---------- TEXTE À LIRE

Camp retranché gaulois de Castel Meur

Les traces d’habitat gaulois et gallo-romain sont bien évidemment largement présents sur ce territoire de l’Ouest Cornouaille. Tombes de l’âge du bronze, mobilier funéraire, haches à douille à finalité honorifique, perles de verre bleu, monnaies, mais aussi traces de hutte, enclos, fortifications, cuves à salaison. Au camp gaulois de Castel Meur de nombreuses traces de ces occupant perdurent.

Nous vous invitons pour un premier parcours à quelques kilomètres en direction de la pointe du Van (nous empruntons au passage l’ancienne voie romaine au pied des éoliennes qui reliait Douranenez et ses cuves à Garum à l’établissement de Trouguer en Cléden Cap Sizun), et nous voilà à la Pointe de Castel Meur. Le paysage superbe nous offre la perpective d’un éperon escarpé s’avançant dans la mer. D’entrée, les options défensives du site s’imposent au visiteur: 2 talus sont encore bien visibles et barrent l’accès à la pointe. Cet ensemble était complété à l’origine de profonds fossés et de barricades de bois, rendant la position quasiemnt inexpuniable, pour une occupation dès le début de l’âge du fer (1000 ans avant J-C) .

Passé cette barrière, vous découvrirez au coeur de la lande, un grand nombre de dépressions correspondant chacune à l’emplacement d’une maison de bois circulaires : Le Carguet, historien de renom en compte 95, pas moins. Un autre village situé à la Pointe du Castel sur Beuzec Cap Sizun en comptait environ 200 à la même époque.

--------------------

### PROBLÈMES ET EXERCICES:
a – Recopiez le texte sur Castel Meur entre « Nous vous invitons » et « avant J-C) . », inclus, en remplaçant « éoliennes » par « pylônes ».
b – Répondez à ces questions d'après le texte sur Castel Meur.
(i) Sur quel territoire les traces d'habitat gaulois et gallo-romain sont-elles largement présentes ?
(ii) Combien de talus barrent encore visiblement l'accès à la pointe ?
(iii) Combien d'emplacements de maisons Le Carguet compte-t-il ?
c – Rédigez la suite du texte sur le camp gaulois de Castel Meur à partir de sa dernière phrase.
Les lignes ci-après ne proviennent pas du texte sur Castel Meur mais d'une autre source.

---------- EXTRAIT DE DONNÉES

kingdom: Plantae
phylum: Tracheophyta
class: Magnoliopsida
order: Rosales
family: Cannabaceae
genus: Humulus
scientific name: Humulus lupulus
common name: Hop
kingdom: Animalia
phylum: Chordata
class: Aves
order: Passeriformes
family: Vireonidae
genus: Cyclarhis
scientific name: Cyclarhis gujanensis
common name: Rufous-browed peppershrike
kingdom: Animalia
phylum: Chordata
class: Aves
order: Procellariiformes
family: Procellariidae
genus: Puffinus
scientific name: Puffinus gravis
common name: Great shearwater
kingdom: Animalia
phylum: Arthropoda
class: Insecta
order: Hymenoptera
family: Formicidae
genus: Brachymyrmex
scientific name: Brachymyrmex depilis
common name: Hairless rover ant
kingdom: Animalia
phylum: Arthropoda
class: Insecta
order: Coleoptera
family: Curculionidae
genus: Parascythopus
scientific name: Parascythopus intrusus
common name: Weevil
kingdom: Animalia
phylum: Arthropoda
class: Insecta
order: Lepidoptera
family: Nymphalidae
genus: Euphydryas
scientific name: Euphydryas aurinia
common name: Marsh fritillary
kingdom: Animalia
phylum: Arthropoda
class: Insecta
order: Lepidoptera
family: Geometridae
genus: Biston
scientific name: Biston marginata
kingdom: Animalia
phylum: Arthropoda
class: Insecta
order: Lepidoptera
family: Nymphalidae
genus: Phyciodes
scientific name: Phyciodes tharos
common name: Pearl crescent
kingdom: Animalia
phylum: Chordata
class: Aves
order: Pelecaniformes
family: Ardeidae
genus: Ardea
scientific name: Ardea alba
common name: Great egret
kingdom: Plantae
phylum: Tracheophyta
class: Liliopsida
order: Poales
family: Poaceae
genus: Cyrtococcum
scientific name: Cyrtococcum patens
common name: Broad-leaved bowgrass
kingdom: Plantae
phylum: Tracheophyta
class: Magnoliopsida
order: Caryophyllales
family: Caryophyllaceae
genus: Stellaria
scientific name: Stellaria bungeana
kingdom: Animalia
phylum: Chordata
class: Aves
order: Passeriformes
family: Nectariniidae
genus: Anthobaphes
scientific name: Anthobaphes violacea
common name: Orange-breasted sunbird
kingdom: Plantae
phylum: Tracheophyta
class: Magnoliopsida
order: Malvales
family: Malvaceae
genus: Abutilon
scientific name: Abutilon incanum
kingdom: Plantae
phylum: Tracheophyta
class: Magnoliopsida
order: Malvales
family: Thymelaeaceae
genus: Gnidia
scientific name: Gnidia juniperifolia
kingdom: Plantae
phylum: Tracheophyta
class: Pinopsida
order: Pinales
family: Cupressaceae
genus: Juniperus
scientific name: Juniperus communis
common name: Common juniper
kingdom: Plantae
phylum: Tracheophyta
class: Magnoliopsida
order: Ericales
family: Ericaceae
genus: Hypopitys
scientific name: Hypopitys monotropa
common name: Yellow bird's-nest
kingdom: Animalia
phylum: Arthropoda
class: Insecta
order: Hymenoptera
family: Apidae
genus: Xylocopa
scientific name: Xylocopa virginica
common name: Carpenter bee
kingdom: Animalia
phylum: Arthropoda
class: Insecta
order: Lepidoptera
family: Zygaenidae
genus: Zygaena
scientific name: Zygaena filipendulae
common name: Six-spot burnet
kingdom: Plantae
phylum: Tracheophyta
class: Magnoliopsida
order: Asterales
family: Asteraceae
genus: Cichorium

--------------------

### RÉSULTATS PAR EXERCICE:
a –
Nous vous invitons pour un premier parcours à quelques kilomètres en direction de la pointe du Van (nous empruntons au passage l’ancienne voie romaine au pied des pylônes qui reliait Douranenez et ses cuves à Garum à l’établissement de Trouguer en Cléden Cap Sizun), et nous voilà à la Pointe de Castel Meur. Le paysage superbe nous offre la perpective d’un éperon escarpé s’avançant dans la mer. D’entrée, les options défensives du site s’imposent au visiteur: 2 talus sont encore bien visibles et barrent l’accès à la pointe. Cet ensemble était complété à l’origine de profonds fossés et de barricades de bois, rendant la position quasiemnt inexpuniable, pour une occupation dès le début de l’âge du fer (1000 ans avant J-C) .

b –
(i) Sur le territoire de l'Ouest Cornouaille.
(ii) Deux talus.
(iii) 95 emplacements.

c –
Les habitants de ces lieux se consacrent à l’agriculture et possèdent des outils en fer tels que haches et faux. Ils tissent laine et lin et écrasent le grain à l’aide de meules à bras. Ces gaulois sont également passés maîtres dans le travail du cuir et du bois : ils ont ainsi déjà inventé le tonneau! Ils travaillent également l’or et l’argent.

Ce style d’habitat sur promontaire fortifié se retrouve tout au long de la côte, et Jules César dans sa conquête de l’Armorique doit renoncer à vaincre les Vénètes (peuple du sud Bretagne) par la terre : réfugiés à l’extrémité fortifiée d’un promontoire, ils s’embarquent pour un autre dès que le danger devient trop grand, continuant le combat sans relache dans leurs nouvelles positions.